Why do I see this error in AQL for a new node that I recently added even though my cluster is running fine?

The Aerospike Knowledge Base has moved to https://support.aerospike.com. Content on https://discuss.aerospike.com is being migrated to either https://support.aerospike.com or https://docs.aerospike.com. Maintenance on articles stored in this repository ceased on December 31st 2022 and this article may be stale. If you have any questions, please do not hesitate to raise a case via https://support.aerospike.com.

Why do I see this error in AQL for a new node that I recently added even though my cluster is running fine?

 2019-09-12 17:31:51 WARN Failed to connect to peer 10.xxx.yy.zz 3000. AEROSPIKE_ERR_CONNECTION Socket write error: 111 from 10.xxx.yy.zz:3000

If AQL works from cluster node B to cluster nodes A and B, but doesn’t work from cluster node A to any other cluster node, it could be a firewall issue (iptables/routing/security-group if AWS or other cloud environment, physical firewall, etc). Aerospike cluster nodes communicate on ports 3001 and 3002 only (by default), so port 3000 between them is not required, which means the cluster would work just fine if port 3000 is not open between the cluster nodes.

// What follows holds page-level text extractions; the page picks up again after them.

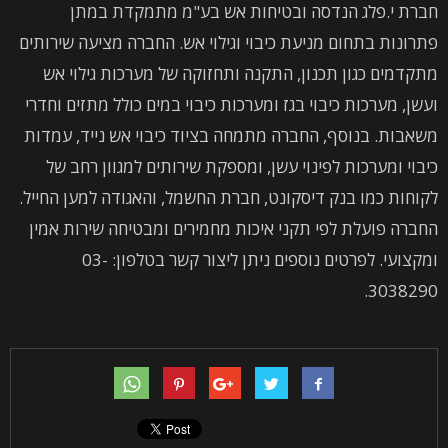
חברת י.פלג הנדסה ובטיחות אש בע"מ מתמקדת במתן
פתרונות בתחום מניעת כיבוי וגילוי אש. החברה מציעה שירותים
מתקדמים כגון תכנון, התקנה ותחזוקה של מערכות גילוי אש
ועשן, מערכות כיבוי בגז ומערכות כיבוי במים כולל מתזים וחדרי
משאבות. בנוסף, החברה מתמחה בציוד כיבוי אש נייד, עמדות
כיבוי ומערכות לפינוי עשן, ומספקת שירותים למגוון רחב של
לקוחות כמו בנק דיסקונט, חברת החשמל, והאגודה למען החייל.
החברה פועלת לפי תקני איכות מחמירים ומבטיחה שירות אמין
ומקצועי. לפרטים נוספים ניתן ליצור קשר בטלפון: 03-
3038290.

Refer to Network configuration for details on Aerospike default ports.

Here are some troubleshooting steps to help narrow down:

  1. When trying to connect from a node to itself (A to A) try both external and internal (localhost) IPs.

  2. You can try a telnet test to port 3000 between the nodes, trying different combinations (including from a jump server outside the cluster).

If telnet works in most cases but fails in some, it is most likely a firewall issue.

Timestamp

September 2019